# [What to produce]
Without reproducing any image, print the listing below exactly.

- - -

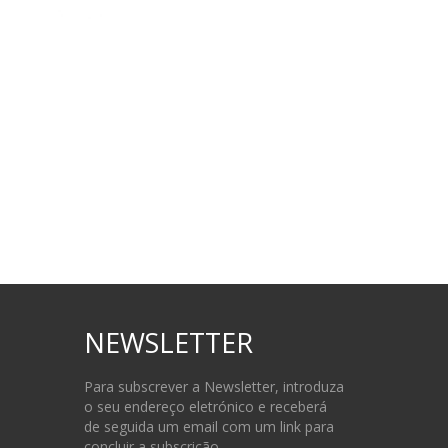
NEWSLETTER
Para subscrever a Newsletter, introduza
o seu endereço eletrónico e receberá
de seguida um email com um link para
concluir a subscrição.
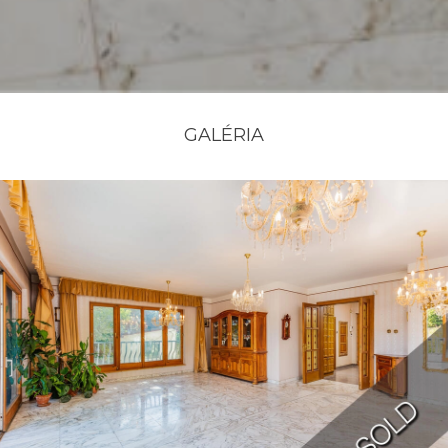
GALÉRIA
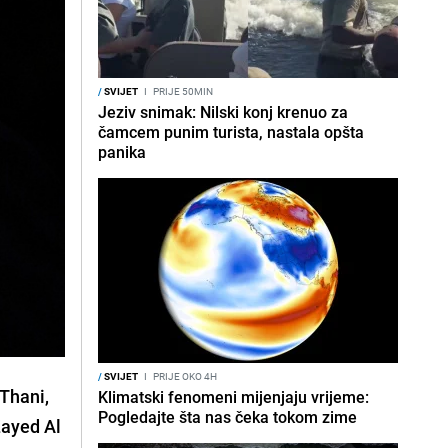
/
SVIJET
I
PRIJE 50MIN
Jeziv snimak: Nilski konj krenuo za
čamcem punim turista, nastala opšta
panika
/
SVIJET
I
PRIJE OKO 4H
Thani,
Klimatski fenomeni mijenjaju vrijeme:
Pogledajte šta nas čeka tokom zime
Zayed Al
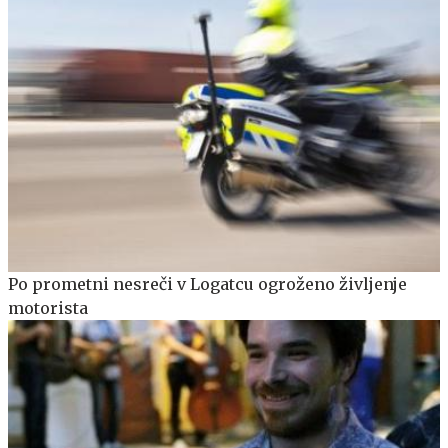
Po prometni nesreči v Logatcu ogroženo življenje
motorista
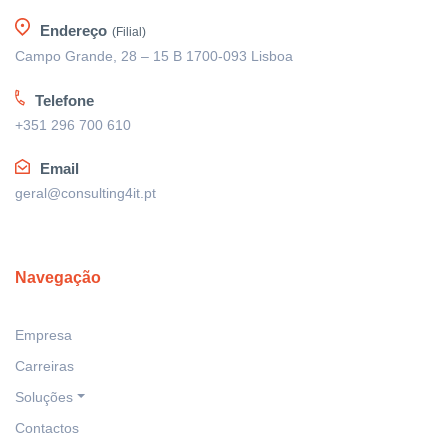
Endereço
(Filial)
Campo Grande, 28 – 15 B 1700-093 Lisboa
Telefone
+351 296 700 610
Email
geral@consulting4it.pt
Navegação
Empresa
Carreiras
Soluções
Contactos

- - -

# [Reply]
NEWSLETTER
Para subscrever a Newsletter, introduza
o seu endereço eletrónico e receberá
de seguida um email com um link para
concluir a subscrição.
GALÉRIA
/
SVIJET
I
PRIJE 50MIN
Jeziv snimak: Nilski konj krenuo za
čamcem punim turista, nastala opšta
panika
/
SVIJET
I
PRIJE OKO 4H
Thani,
Klimatski fenomeni mijenjaju vrijeme:
Pogledajte šta nas čeka tokom zime
Zayed Al
Po prometni nesreči v Logatcu ogroženo življenje
motorista
Endereço
(Filial)
Campo Grande, 28 – 15 B 1700-093 Lisboa
Telefone
+351 296 700 610
Email
geral@consulting4it.pt
Navegação
Empresa
Carreiras
Soluções
Contactos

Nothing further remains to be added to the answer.